▶ _Task prompt_
Search term "quyidagi": please copy every line of the records below that contains it.

···

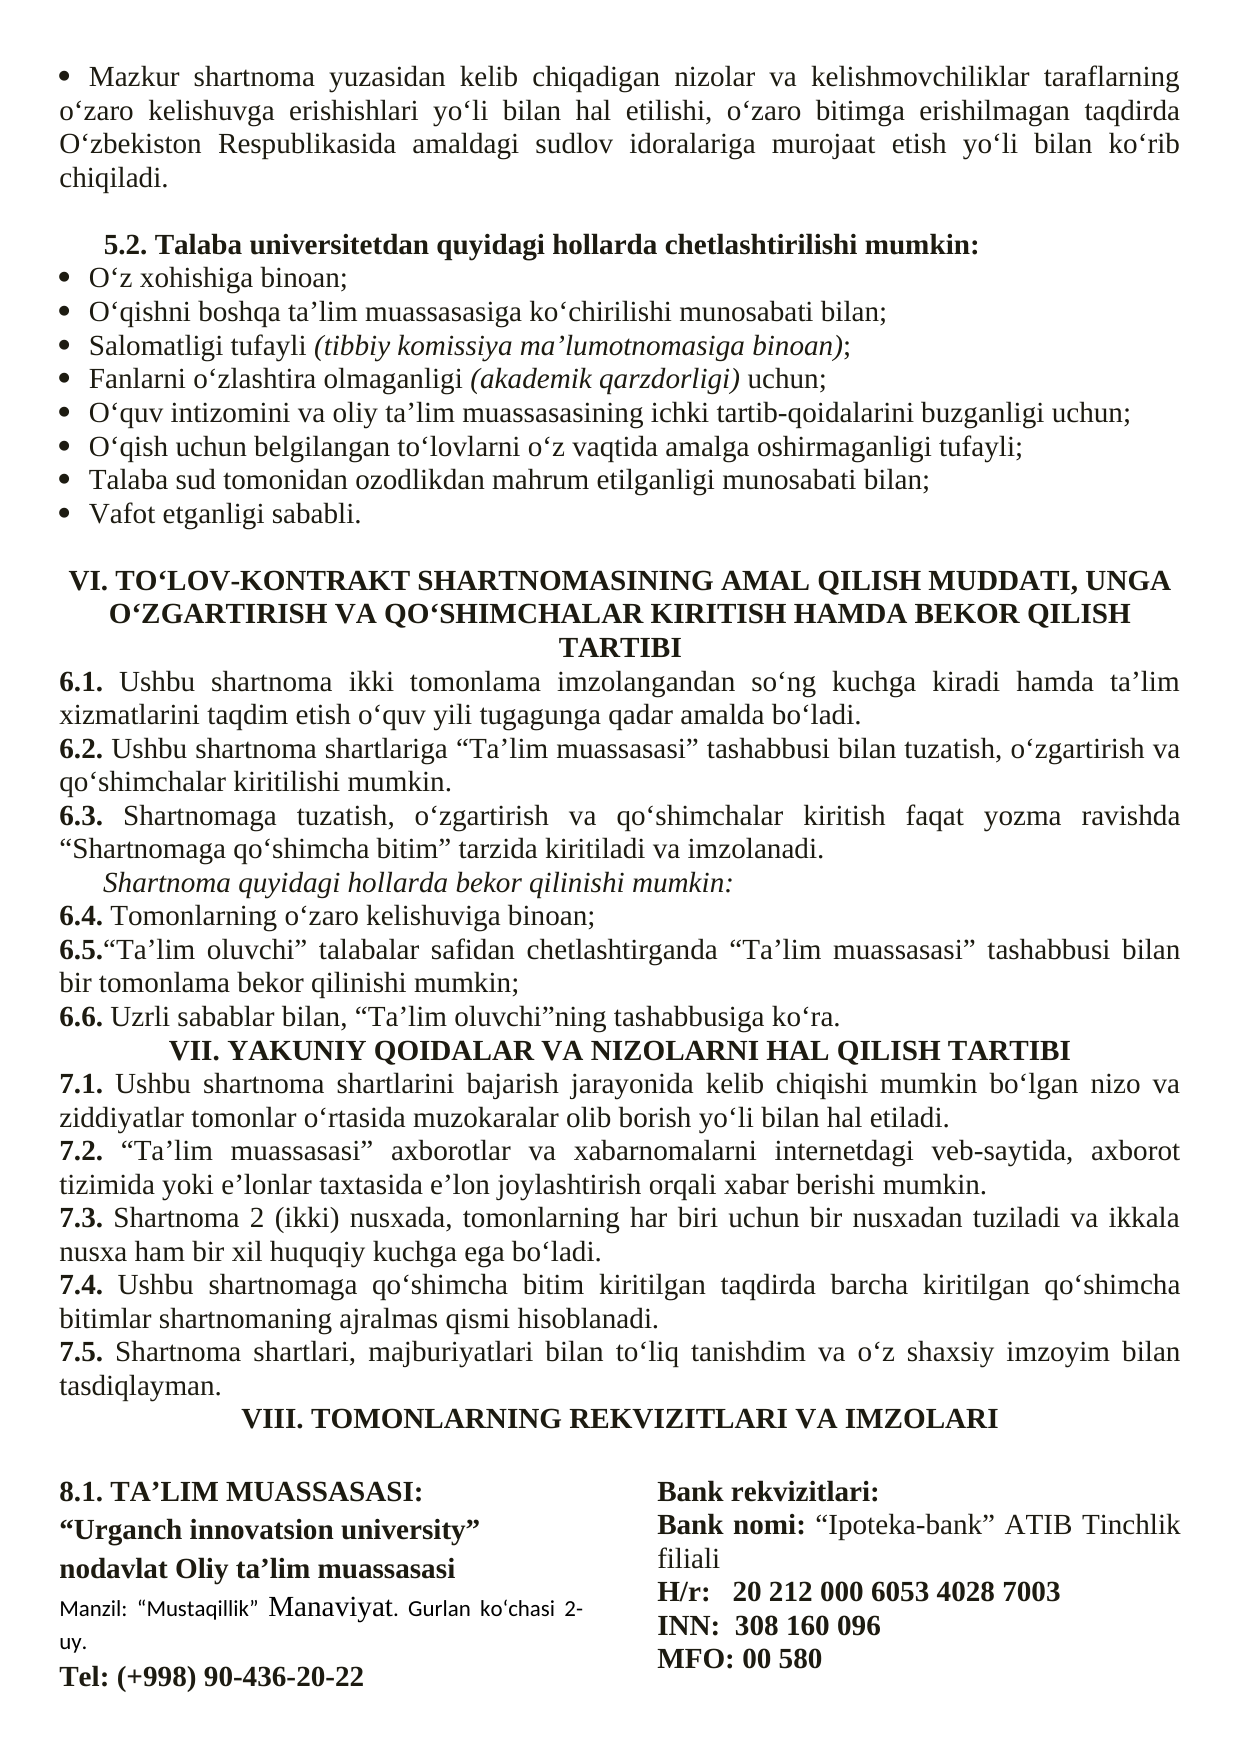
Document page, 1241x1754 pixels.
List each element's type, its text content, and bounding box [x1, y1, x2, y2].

text H/r: 20 212 000 6053 4028 7003 [657, 1574, 1181, 1608]
text INN: 308 160 096 [657, 1608, 1181, 1641]
list Salomatligi tufayli (tibbiy komissiya ma’lumotnomasiga binoan); [59, 328, 1181, 361]
text “Urganch innovatsion university” nodavlat Oliy ta’lim muassasasi [59, 1512, 583, 1584]
text 7.2. “Ta’lim muassasasi” axborotlar va xabarnomalarni internetdagi veb-saytida, axborot tizimida yoki e’lonlar taxtasida e’lon joylashtirish orqali xabar berishi mumkin. [59, 1133, 1181, 1200]
text Manzil: “Mustaqillik” Manaviyat. Gurlan koʻchasi 2-uy. [59, 1589, 583, 1655]
text Tel: (+998) 90-436-20-22 [59, 1659, 583, 1693]
text Shartnoma quyidagi hollarda bekor qilinishi mumkin: [59, 865, 1181, 898]
text 6.6. Uzrli sabablar bilan, “Ta’lim oluvchi”ning tashabbusiga ko‘ra. [59, 999, 1181, 1033]
text 5.2. Talaba universitetdan quyidagi hollarda chetlashtirilishi mumkin: [59, 227, 1181, 260]
text 7.5. Shartnoma shartlari, majburiyatlari bilan to‘liq tanishdim va o‘z shaxsiy imzoyim bilan tasdiqlayman. [59, 1334, 1181, 1402]
list Oʻquv intizomini va oliy ta’lim muassasasining ichki tartib-qoidalarini buzganligi uchun; [59, 395, 1181, 429]
text MFO: 00 580 [657, 1641, 1181, 1675]
text 7.4. Ushbu shartnomaga qo‘shimcha bitim kiritilgan taqdirda barcha kiritilgan qo‘shimcha bitimlar shartnomaning ajralmas qismi hisoblanadi. [59, 1267, 1181, 1334]
text 7.3. Shartnoma 2 (ikki) nusxada, tomonlarning har biri uchun bir nusxadan tuziladi va ikkala nusxa ham bir xil huquqiy kuchga ega bo‘ladi. [59, 1200, 1181, 1267]
text 6.5.“Ta’lim oluvchi” talabalar safidan chetlashtirganda “Ta’lim muassasasi” tashabbusi bilan bir tomonlama bekor qilinishi mumkin; [59, 932, 1181, 999]
text VII. YAKUNIY QOIDALAR VA NIZOLARNI HAL QILISH TARTIBI [59, 1033, 1181, 1066]
text 8.1. TA’LIM MUASSASASI: [59, 1474, 583, 1507]
text Bank nomi: “Ipoteka-bank” ATIB Tinchlik filiali [657, 1507, 1181, 1574]
list Vafot etganligi sababli. [59, 496, 1181, 529]
list Oʻqish uchun belgilangan toʻlovlarni oʻz vaqtida amalga oshirmaganligi tufayli; [59, 429, 1181, 462]
list Talaba sud tomonidan ozodlikdan mahrum etilganligi munosabati bilan; [59, 462, 1181, 496]
text Bank rekvizitlari: [657, 1474, 1181, 1507]
list Oʻz xohishiga binoan; [59, 260, 1181, 294]
text VI. TO‘LOV-KONTRAKT SHARTNOMASINING AMAL QILISH MUDDATI, UNGA O‘ZGARTIRISH VA QO‘SHIMCHALAR KIRITISH HAMDA BEKOR QILISH TARTIBI [59, 563, 1181, 664]
list Oʻqishni boshqa ta’lim muassasasiga koʻchirilishi munosabati bilan; [59, 294, 1181, 328]
list Fanlarni oʻzlashtira olmaganligi (akademik qarzdorligi) uchun; [59, 361, 1181, 395]
text 6.3. Shartnomaga tuzatish, o‘zgartirish va qo‘shimchalar kiritish faqat yozma ravishda “Shartnomaga qo‘shimcha bitim” tarzida kiritiladi va imzolanadi. [59, 798, 1181, 865]
text 7.1. Ushbu shartnoma shartlarini bajarish jarayonida kelib chiqishi mumkin bo‘lgan nizo va ziddiyatlar tomonlar o‘rtasida muzokaralar olib borish yo‘li bilan hal etiladi. [59, 1066, 1181, 1133]
text VIII. TOMONLARNING REKVIZITLARI VA IMZOLARI [59, 1402, 1181, 1435]
list Mazkur shartnoma yuzasidan kelib chiqadigan nizolar va kelishmovchiliklar taraflarning oʻzaro kelishuvga erishishlari yoʻli bilan hal etilishi, oʻzaro bitimga erishilmagan taqdirda Oʻzbekiston Respublikasida amaldagi sudlov idoralariga murojaat etish yoʻli bilan koʻrib chiqiladi. [59, 59, 1181, 193]
text 6.4. Tomonlarning o‘zaro kelishuviga binoan; [59, 898, 1181, 932]
text 6.2. Ushbu shartnoma shartlariga “Ta’lim muassasasi” tashabbusi bilan tuzatish, o‘zgartirish va qo‘shimchalar kiritilishi mumkin. [59, 731, 1181, 798]
text 6.1. Ushbu shartnoma ikki tomonlama imzolangandan so‘ng kuchga kiradi hamda ta’lim xizmatlarini taqdim etish o‘quv yili tugagunga qadar amalda bo‘ladi. [59, 664, 1181, 731]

···

▶ _Answer_
text Shartnoma quyidagi hollarda bekor qilinishi mumkin: [59, 865, 1181, 898]
text 5.2. Talaba universitetdan quyidagi hollarda chetlashtirilishi mumkin: [59, 227, 1181, 260]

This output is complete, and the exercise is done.